Before the Civil War cotton bags were used to ship flour and grain. With the scarcity of cotton caused by the war, New York traders who shipped foodstuffs down the Erie Canal sought something to replace the cotton bags.

Ten years earlier, in 1852, Francis Walle of Bethlehem, Pennsylvania, had patented a machine that cut the paper, folded it and pasted it with flour paste to make a bag. When cotton became almost non-existent, other paper bag machinery was invented. Someone decided that paper bags were a good place for advertisements.

Store counters were boards usually extended well out in front. This was so that women wearing hoop skirts could shop in comfort. In 1879 counters with refrigerators underneath came into vogue.

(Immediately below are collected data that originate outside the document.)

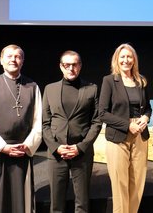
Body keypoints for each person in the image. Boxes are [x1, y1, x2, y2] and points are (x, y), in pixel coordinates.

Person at [0, 44, 42, 213]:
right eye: (9, 56)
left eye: (18, 56)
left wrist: (27, 145)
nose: (13, 59)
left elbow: (39, 121)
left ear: (23, 61)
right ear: (1, 60)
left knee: (22, 200)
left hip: (22, 150)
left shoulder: (33, 87)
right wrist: (3, 147)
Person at [42, 50, 102, 213]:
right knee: (56, 203)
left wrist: (81, 147)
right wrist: (55, 147)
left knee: (82, 203)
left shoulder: (92, 89)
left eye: (74, 64)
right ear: (61, 67)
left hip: (82, 153)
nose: (71, 68)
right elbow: (44, 123)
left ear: (80, 66)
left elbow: (96, 122)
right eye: (66, 65)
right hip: (56, 154)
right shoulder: (50, 89)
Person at [98, 43, 152, 213]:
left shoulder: (141, 80)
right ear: (117, 59)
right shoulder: (109, 81)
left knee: (137, 183)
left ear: (134, 60)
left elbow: (148, 107)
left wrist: (145, 118)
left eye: (129, 57)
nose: (126, 60)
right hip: (118, 137)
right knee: (120, 185)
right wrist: (128, 125)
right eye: (122, 57)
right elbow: (102, 113)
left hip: (140, 137)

As more goods came on the market, competition among wholesalers grew keener. Suppliers began to give storekeepers all kinds of fancy fixtures printed with their advertising. An iron flag holder to hang from the ceiling advertised Day’s Soap.

A wooden bag rack holding a dozen different sizes of paper bags called attention to a specific wholesaler. Mustard maker Mulford gave away an eight-day clock, as did the makers of Non Such Mincemeat. Some companies gave showcases to house their products, such as thread.

The storekeeper accepted all promotional tokens gratefully and hung them on his crowded walls or set them on his cluttered counter. While the general effect was one of added confusion, at least the storekeeper could easily read the time and temperature and knew where to find certain things, such as a spool of thread or a cigar.

Today we find old general stores mainly in museums. However, there are still some general stores around in rural areas and they are fun just to visit. Personally, I love to grocery shop and have been known to spend twice as much time as necessary doing so. I used to enjoy reading the various recipes on the canned goods and boxes of pasta.

Now all of those can easily be found on the Internet. But it was so much fun getting all of this knowledge by visiting the general store full of anything including the kitchen sink. Best of all, I would be surrounded by neighbors and local acquaintances.